Running out of STE(A)M: A critical perspective on the political rhetoric of innovation.
- Publication Type:
- Conference Proceeding
- Project to Practice: Innovating Architecture, 2016, 9 pp. ? - ? (167)
- Issue Date:
The frequent use of the acronym STEM (Science, Technology, Engineering, Maths) within the rhetoric of the National Innovation and Science Agenda should immediately sound alarm bells for the field of architecture. While some, now and then, include the A (Art), there is a bias toward these four core disciplines and a perception that they provide a means towards “innovation”, and with it “progress” and “growth” through new technology. In Australia the socially facing practice of architecture has found itself navigating the territories of service and construction economies through technologies of shelter, in doing so it is complicit in serving mainly the wealthy, and assisting in the political control of resources.
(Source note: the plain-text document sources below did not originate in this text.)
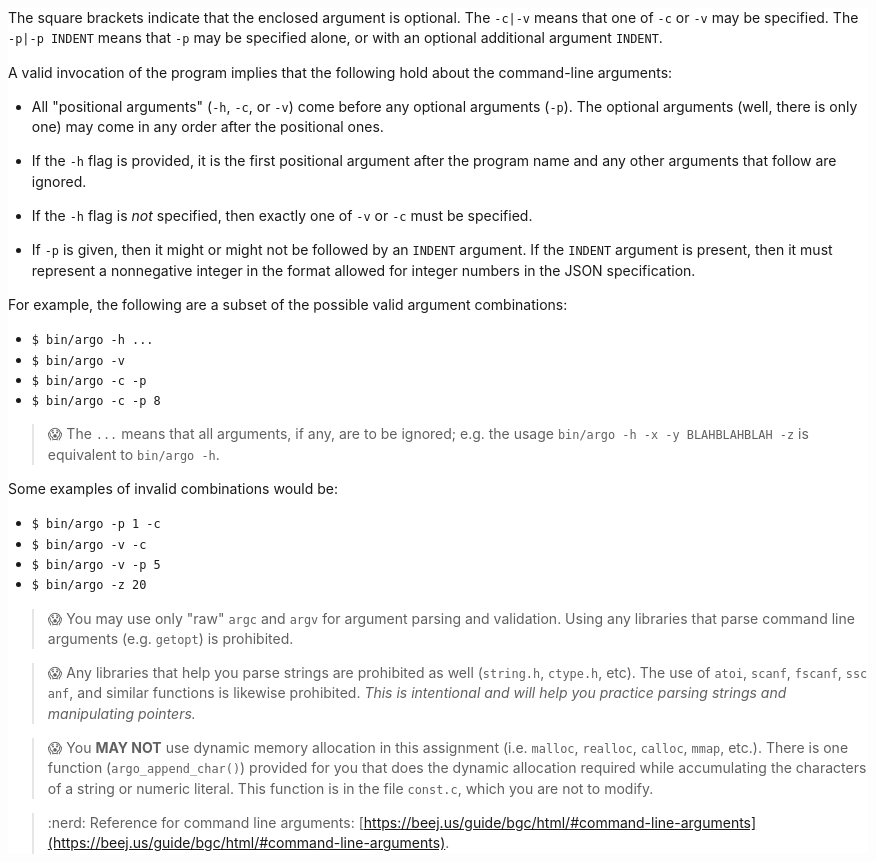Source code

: The square brackets indicate that the enclosed argument is optional.
The `-c|-v` means that one of `-c` or `-v` may be specified.
The `-p|-p INDENT` means that `-p` may be specified alone, or with an optional
additional argument `INDENT`.

A valid invocation of the program implies that the following hold about
the command-line arguments:

- All "positional arguments" (`-h`, `-c`, or `-v`) come before any optional arguments
(`-p`).
The optional arguments (well, there is only one) may come in any order after the positional ones.

- If the `-h` flag is provided, it is the first positional argument after
the program name and any other arguments that follow are ignored.

- If the `-h` flag is *not* specified, then exactly one of `-v` or `-c`
must be specified.

- If `-p` is given, then it might or might not be followed by an `INDENT` argument.
  If the `INDENT` argument is present, then it must represent a nonnegative integer
  in the format allowed for integer numbers in the JSON specification.

For example, the following are a subset of the possible valid argument
combinations:

- `$ bin/argo -h ...`
- `$ bin/argo -v`
- `$ bin/argo -c -p`
- `$ bin/argo -c -p 8`

> :scream: The `...` means that all arguments, if any, are to be ignored; e.g.
> the usage `bin/argo -h -x -y BLAHBLAHBLAH -z` is equivalent to `bin/argo -h`.

Some examples of invalid combinations would be:

- `$ bin/argo -p 1 -c`
- `$ bin/argo -v -c`
- `$ bin/argo -v -p 5`
- `$ bin/argo -z 20`

> :scream: You may use only "raw" `argc` and `argv` for argument parsing and
> validation. Using any libraries that parse command line arguments (e.g.
> `getopt`) is prohibited.

> :scream: Any libraries that help you parse strings are prohibited as well
> (`string.h`, `ctype.h`, etc).  The use of `atoi`, `scanf`, `fscanf`, `sscanf`,
> and similar functions is likewise prohibited.  *This is intentional and
> will help you practice parsing strings and manipulating pointers.*

> :scream: You **MAY NOT** use dynamic memory allocation in this assignment
> (i.e. `malloc`, `realloc`, `calloc`, `mmap`, etc.).  There is one function
> (`argo_append_char()`) provided for you that does the dynamic allocation
> required while accumulating the characters of a string or numeric literal.
> This function is in the file `const.c`, which you are not to modify.

> :nerd: Reference for command line arguments: [https://beej.us/guide/bgc/html/#command-line-arguments](https://beej.us/guide/bgc/html/#command-line-arguments).
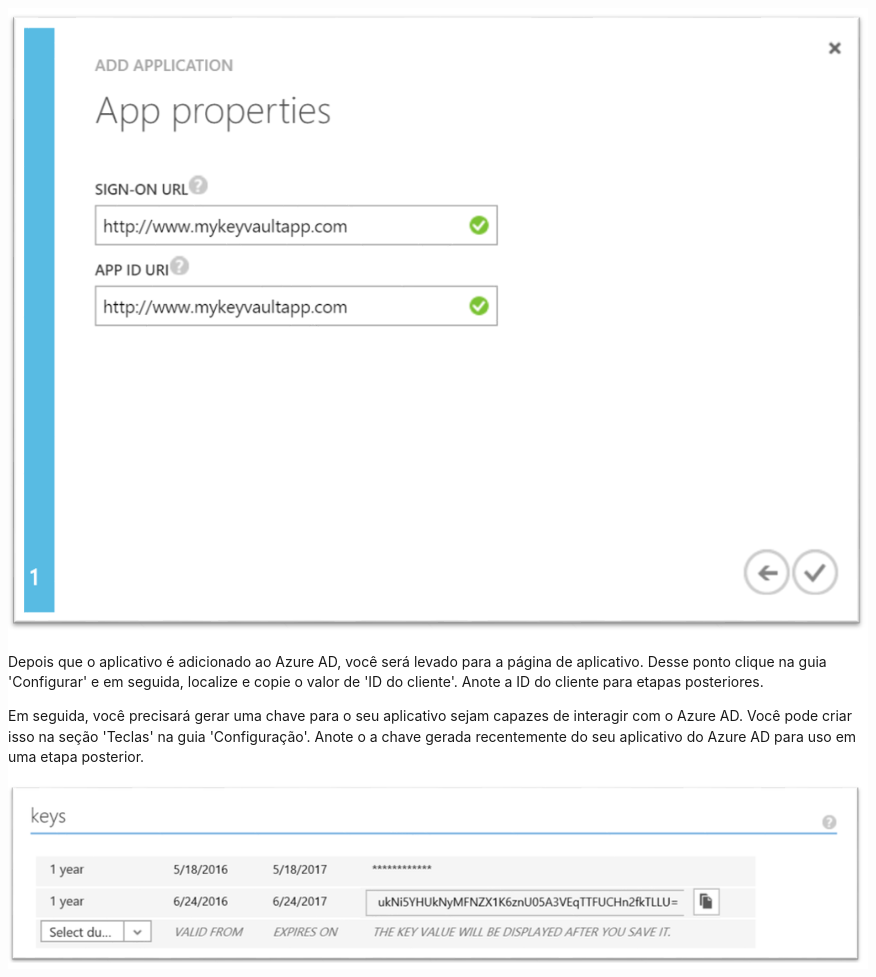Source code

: ![Forneça URIs necessária](./media/keyvault-keyrotation/AzureAD_NewApp2.png)

Depois que o aplicativo é adicionado ao Azure AD, você será levado para a página de aplicativo. Desse ponto clique na guia 'Configurar' e em seguida, localize e copie o valor de 'ID do cliente'. Anote a ID do cliente para etapas posteriores.

Em seguida, você precisará gerar uma chave para o seu aplicativo sejam capazes de interagir com o Azure AD. Você pode criar isso na seção 'Teclas' na guia 'Configuração'. Anote o a chave gerada recentemente do seu aplicativo do Azure AD para uso em uma etapa posterior.

![Teclas de aplicativos do Azure AD](./media/keyvault-keyrotation/Azure_AD_AppKeys.png)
As we enter a post-resource era is the architectural profession making the same mistake by adopting the rhetoric of another capitalist profit driven economic paradigm? In this paper, I wish to assess the political rhetoric behind the innovation economy critically to highlight the assumptions contained within. In response, I will offer alternative approaches based on social use-value and a focus away from consumption and labour as means of value exchange. Through considering peer to peer production, and associated cultures of making, hacking and re-use, as alternative frameworks for political economy, the question is proposed whether architecture should seek to create its own agenda for innovation, rather than adopt the dominant economic model? The paper aims to address the assumptions that surround the rhetoric of innovation in Australian political discourse, question the motivations of this focus, and assess its benefit for architecture.